WHAT NEEDS TO BE DONE: Below are several entries. Transcribe exactly those lines that fall from the one with "Tặng Ấm Bảy cưới vợ bài 6" through the one with "Vào ngục Santé bài 1", end lines included.
**********
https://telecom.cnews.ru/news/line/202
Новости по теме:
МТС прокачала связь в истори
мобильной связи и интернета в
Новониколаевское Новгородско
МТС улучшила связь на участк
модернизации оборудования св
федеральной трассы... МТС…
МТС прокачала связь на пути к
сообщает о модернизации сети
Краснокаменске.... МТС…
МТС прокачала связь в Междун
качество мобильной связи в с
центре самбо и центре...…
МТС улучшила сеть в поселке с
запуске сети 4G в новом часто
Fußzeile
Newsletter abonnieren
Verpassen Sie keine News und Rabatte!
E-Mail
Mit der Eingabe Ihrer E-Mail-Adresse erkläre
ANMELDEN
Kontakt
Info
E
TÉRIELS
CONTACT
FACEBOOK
**********
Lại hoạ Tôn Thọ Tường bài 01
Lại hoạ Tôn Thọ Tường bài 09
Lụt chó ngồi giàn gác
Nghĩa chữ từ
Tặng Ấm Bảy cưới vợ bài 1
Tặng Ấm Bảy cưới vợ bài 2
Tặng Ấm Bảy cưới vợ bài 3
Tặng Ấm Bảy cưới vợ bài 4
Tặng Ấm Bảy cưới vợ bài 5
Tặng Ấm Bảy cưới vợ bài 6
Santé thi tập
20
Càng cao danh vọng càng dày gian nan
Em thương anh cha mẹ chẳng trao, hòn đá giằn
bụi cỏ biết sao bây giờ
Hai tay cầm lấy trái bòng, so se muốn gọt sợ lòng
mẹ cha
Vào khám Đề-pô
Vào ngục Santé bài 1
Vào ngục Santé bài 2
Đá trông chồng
**********
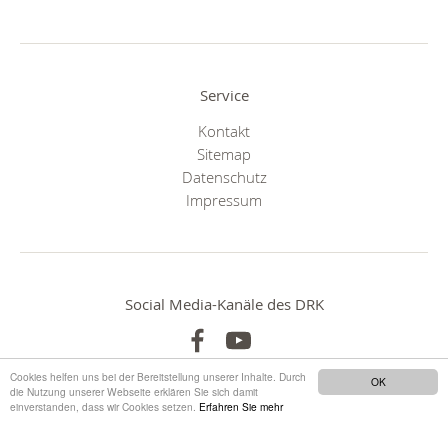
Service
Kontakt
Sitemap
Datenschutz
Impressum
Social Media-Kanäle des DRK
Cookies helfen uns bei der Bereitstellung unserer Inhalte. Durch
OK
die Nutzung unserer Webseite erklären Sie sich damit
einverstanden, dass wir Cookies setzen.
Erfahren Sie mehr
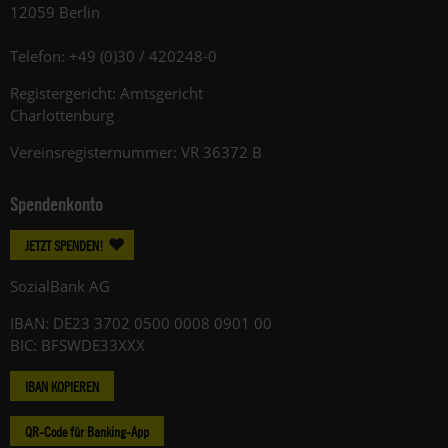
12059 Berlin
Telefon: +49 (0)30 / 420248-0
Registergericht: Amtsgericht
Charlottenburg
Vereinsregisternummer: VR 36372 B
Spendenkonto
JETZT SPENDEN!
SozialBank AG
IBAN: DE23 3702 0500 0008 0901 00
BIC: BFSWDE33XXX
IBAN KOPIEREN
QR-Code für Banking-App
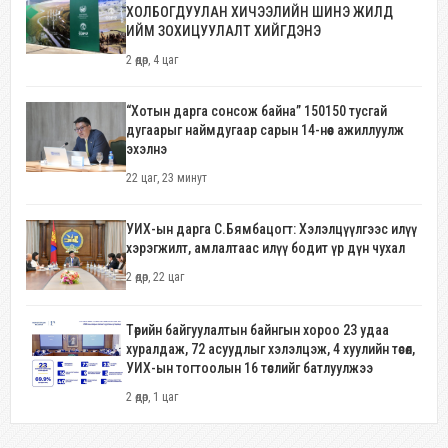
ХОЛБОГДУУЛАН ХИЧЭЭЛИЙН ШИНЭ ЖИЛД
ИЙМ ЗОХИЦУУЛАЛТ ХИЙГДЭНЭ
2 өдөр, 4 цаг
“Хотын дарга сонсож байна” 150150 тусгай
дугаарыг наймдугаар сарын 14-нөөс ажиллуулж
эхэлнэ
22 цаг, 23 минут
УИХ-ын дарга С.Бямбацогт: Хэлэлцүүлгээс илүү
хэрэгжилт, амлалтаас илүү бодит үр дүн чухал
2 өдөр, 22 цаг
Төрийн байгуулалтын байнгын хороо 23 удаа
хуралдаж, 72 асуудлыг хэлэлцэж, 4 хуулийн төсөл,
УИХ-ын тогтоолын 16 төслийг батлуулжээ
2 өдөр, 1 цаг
**********
ANSWER SECTION:
Tặng Ấm Bảy cưới vợ bài 6
Santé thi tập
20
Càng cao danh vọng càng dày gian nan
Em thương anh cha mẹ chẳng trao, hòn đá giằn
bụi cỏ biết sao bây giờ
Hai tay cầm lấy trái bòng, so se muốn gọt sợ lòng
mẹ cha
Vào khám Đề-pô
Vào ngục Santé bài 1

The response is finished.